BEGIN Data to process

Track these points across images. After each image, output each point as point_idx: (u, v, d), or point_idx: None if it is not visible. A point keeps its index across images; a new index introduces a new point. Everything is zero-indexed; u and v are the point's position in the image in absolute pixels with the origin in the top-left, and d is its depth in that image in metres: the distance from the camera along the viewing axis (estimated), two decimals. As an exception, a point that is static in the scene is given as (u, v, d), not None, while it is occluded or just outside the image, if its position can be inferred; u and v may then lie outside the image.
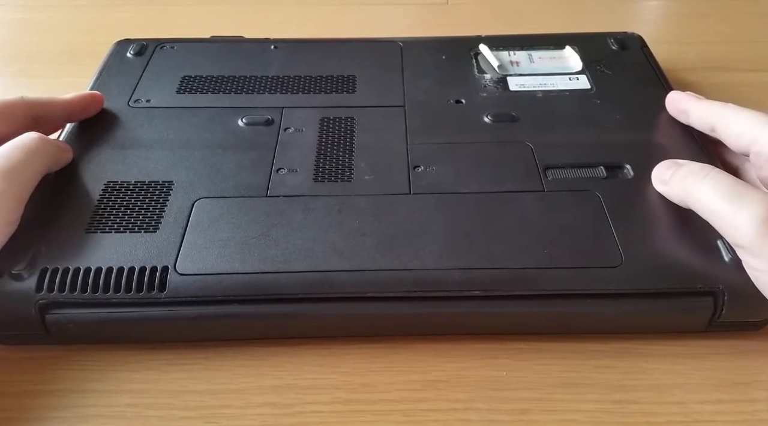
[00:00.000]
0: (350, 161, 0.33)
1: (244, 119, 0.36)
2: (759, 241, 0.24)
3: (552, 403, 0.26)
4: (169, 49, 0.42)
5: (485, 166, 0.32)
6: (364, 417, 0.26)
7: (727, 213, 0.25)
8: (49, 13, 0.55)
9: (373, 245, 0.28)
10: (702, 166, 0.28)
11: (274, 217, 0.29)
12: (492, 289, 0.27)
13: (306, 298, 0.27)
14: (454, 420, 0.26)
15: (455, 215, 0.29)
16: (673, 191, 0.29)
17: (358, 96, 0.38)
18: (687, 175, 0.28)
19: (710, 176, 0.27)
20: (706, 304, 0.27)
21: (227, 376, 0.27)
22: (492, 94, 0.38)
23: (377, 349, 0.28)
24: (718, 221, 0.26)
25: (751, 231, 0.24)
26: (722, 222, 0.26)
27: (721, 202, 0.26)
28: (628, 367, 0.27)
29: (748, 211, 0.25)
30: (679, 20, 0.56)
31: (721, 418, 0.26)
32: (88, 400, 0.26)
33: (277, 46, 0.42)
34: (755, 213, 0.24)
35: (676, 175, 0.29)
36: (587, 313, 0.27)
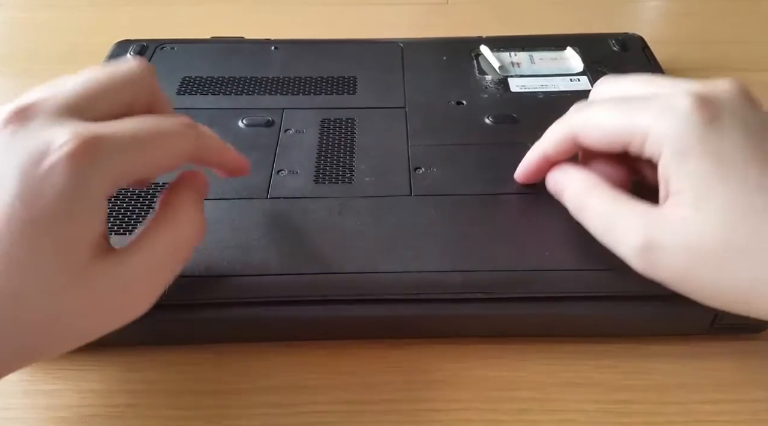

END Data to process

Required action
Each line above is to be copied verbatim. Drop any image from the copy.

Final answer
Track these points across images. After each image, output each point as point_idx: (u, v, d), or point_idx: None if it is not visible. A point keeps its index across images; a new index introduces a new point. Everything is zero-indexed; u and v are the point's position in the image in absolute pixels with the origin in the top-left, and d is its depth in that image in metres: the distance from the camera along the viewing axis (estimated), two decimals. As an exception, a point that is static in the scene is given as (u, v, d), not None, while it is occluded or just outside the image, if its position can be inferred; u and v may then lie outside the image.
[00:00.000]
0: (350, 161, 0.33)
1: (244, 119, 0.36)
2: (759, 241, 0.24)
3: (552, 403, 0.26)
4: (169, 49, 0.42)
5: (485, 166, 0.32)
6: (364, 417, 0.26)
7: (727, 213, 0.25)
8: (49, 13, 0.55)
9: (373, 245, 0.28)
10: (702, 166, 0.28)
11: (274, 217, 0.29)
12: (492, 289, 0.27)
13: (306, 298, 0.27)
14: (454, 420, 0.26)
15: (455, 215, 0.29)
16: (673, 191, 0.29)
17: (358, 96, 0.38)
18: (687, 175, 0.28)
19: (710, 176, 0.27)
20: (706, 304, 0.27)
21: (227, 376, 0.27)
22: (492, 94, 0.38)
23: (377, 349, 0.28)
24: (718, 221, 0.26)
25: (751, 231, 0.24)
26: (722, 222, 0.26)
27: (721, 202, 0.26)
28: (628, 367, 0.27)
29: (748, 211, 0.25)
30: (679, 20, 0.56)
31: (721, 418, 0.26)
32: (88, 400, 0.26)
33: (277, 46, 0.42)
34: (755, 213, 0.24)
35: (676, 175, 0.29)
36: (587, 313, 0.27)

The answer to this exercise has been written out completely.